In the late 1800s, the Reverend Sheldon Jackson brought reindeer from Siberia
to the Seward Peninsula of Alaska. In 1937, the U.S. government transferred
ownership of the reindeer (now numbering in the hundreds of thousands) to
Alaskan Natives.
In the 1990s, times were good. The Inuits were getting $50 a pound for
reindeer velvet to cure sexual impotence. Then the price dropped to $10 when
Viagra hit the market. Worse, though, were the caribou.
In November 1996, Tom Gray, a reindeer herder, lost 700 reindeer in a single
day. Thousands of migrating caribou wandered through the snowy tundra hills
where his peaceful herd of 1,100 dwelled about 60 miles (100 km) east of Nome.
The old wild urge to migrate overcame more than half of Gray’s herd. The
reindeer moved out with the caribou, turning wild.
Caribou lured such numbers from the Steward Peninsula that eight out of 15
Inuit reindeer herders went out of business. Gray keeps his remaining few
isolated from the wild ones on a strip of land that juts into Golovin Bay. It’s
not much of a buffer, the caribou are only six miles away.
Facts about caribou and reindeer:
- Distribution: reindeer live mostly in Scandinavia and Siberia,
some in Alaska. There are currently three large herds of caribou, each about
500,000 animals: the Western Arctic herd in northwest Alaska, the George
River herd in northern Quebec, and the Taimyr Peninsula herd in Siberia.
- Size: 3 - 4 ft (1.2 - 1.5 m) tall at the shoulder and weigh 300 -
700 lb (230 - 360 kg)
- Unique features: They live in small bands, five to 100 caribou,
or herds of up to 3,000. A healthy caribou can gallop at over 40 mph (65
km/h) and outrun wolves.
- Diet: in winter they eat grasses and lichen. Browse on willow and
aspen twigs. In summer, they browse and graze on birch, willow, horsetails,
grasses and sedges.
The least you need to know
- The Arctic has only a few species but many animals.

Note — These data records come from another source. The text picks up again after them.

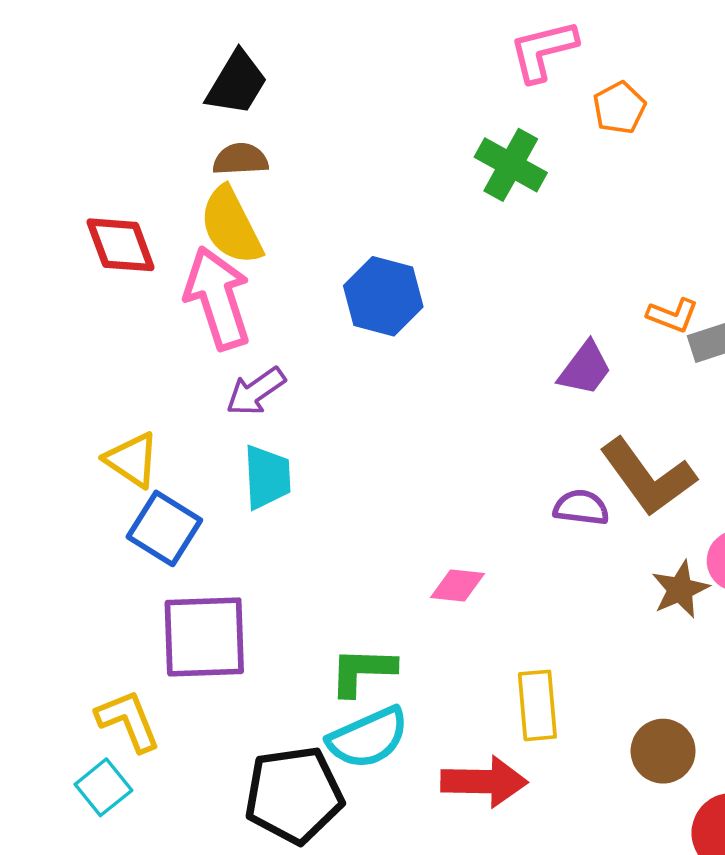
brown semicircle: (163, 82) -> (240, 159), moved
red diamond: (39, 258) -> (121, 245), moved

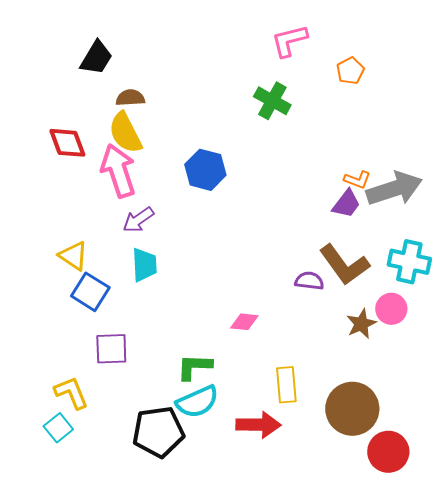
black trapezoid: (237, 83) -> (96, 58), moved
orange pentagon: (619, 108) -> (350, 71), moved
purple trapezoid: (585, 369) -> (346, 204), moved
purple square: (204, 637) -> (111, 349), size x0.7
brown circle: (663, 751) -> (352, 409), size x1.6

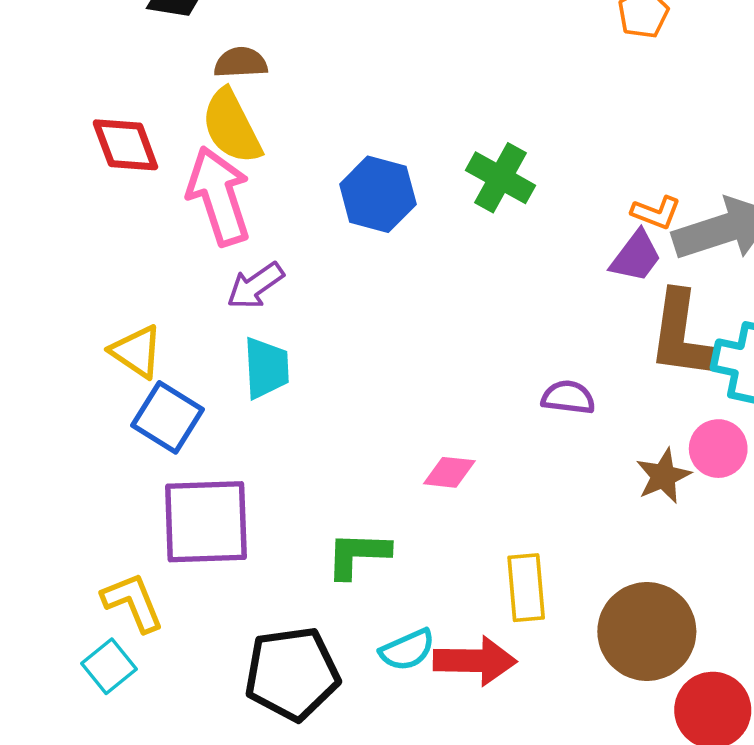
green cross: (272, 101) -> (500, 178), moved
brown L-shape: (344, 265) -> (682, 335), moved, turned 44
purple square: (111, 349) -> (206, 522), size x1.5
cyan semicircle: (197, 402) -> (407, 650), moved, size x0.7

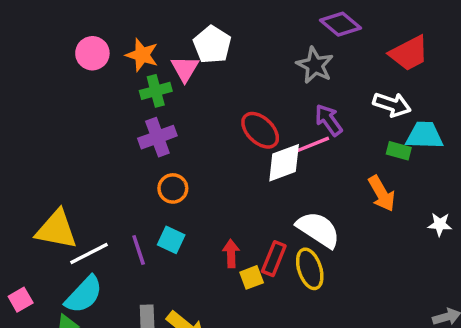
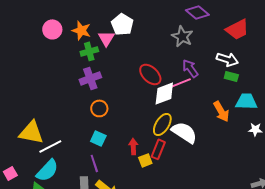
cyan trapezoid: (424, 135) -> (246, 101), moved
green rectangle: (399, 151) -> (231, 76), moved
purple line: (139, 250) -> (94, 163), moved
yellow ellipse: (310, 269) -> (162, 124), moved, turned 50

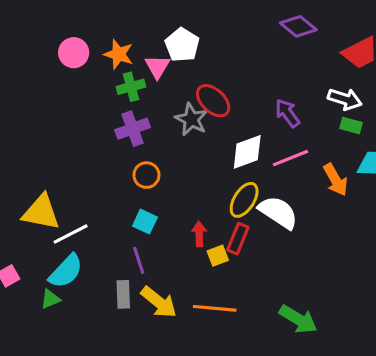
gray star: (182, 36) -> (191, 119), moved
red ellipse: (150, 74) -> (213, 101), moved
pink line: (179, 83) -> (291, 158), moved

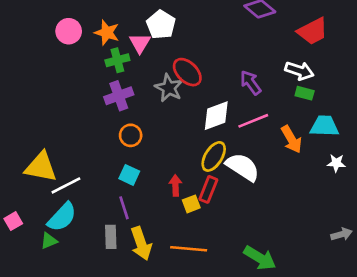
yellow arrow: (159, 302) -> (141, 243), turned 32

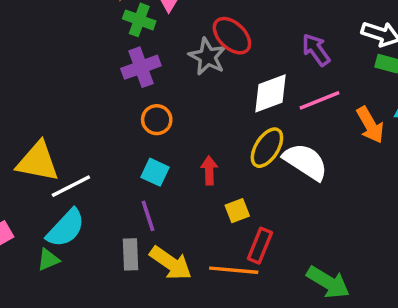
green cross: (117, 60) -> (139, 20), turned 35
red arrow: (175, 185) -> (209, 170), moved
red rectangle: (208, 189) -> (260, 246), moved
yellow arrow: (141, 243) -> (171, 263), turned -36

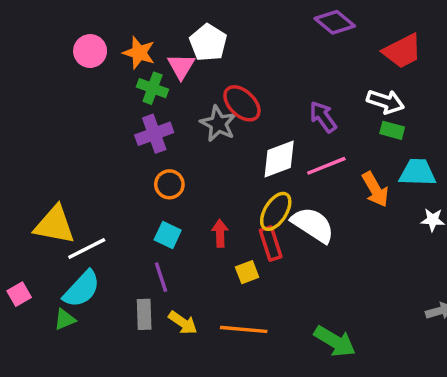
red rectangle: (260, 246) -> (271, 243), moved, turned -40
yellow arrow: (171, 263) -> (183, 323), size x0.7

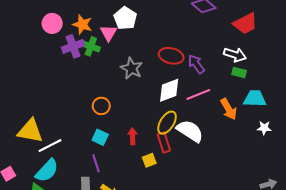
red ellipse: (242, 103) -> (171, 56), moved, turned -30
purple cross: (154, 134) -> (73, 46), moved

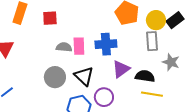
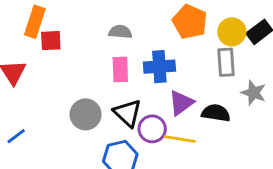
red square: (50, 18) -> (51, 41), moved
gray semicircle: (64, 47) -> (120, 32), moved
yellow line: (152, 94) -> (180, 139), moved
purple circle: (104, 97) -> (152, 129), moved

- Tough midget plants survive, rooting in soil that thaws a few inches
(centimeters) deep in the summer.
- Plants and animals survive Arctic conditions by adapting.
- Some animals have snowshoe feet, like the Arctic hare.
- Lemmings don’t commit suicide but their population swings set life’s tempo
in the Arctic.
- Arctic foxes and snowy owls eat anything and roam far to find it.
- Almost 200 bird species flock to the Arctic each year, some traveling
thousands of miles.
- Hunters wiped out the musk oxen in Alaska but the U.S. government restored
the herd.
- Caribou and reindeer are the same species but caribou migrate freely, some
going farther than any other mammal.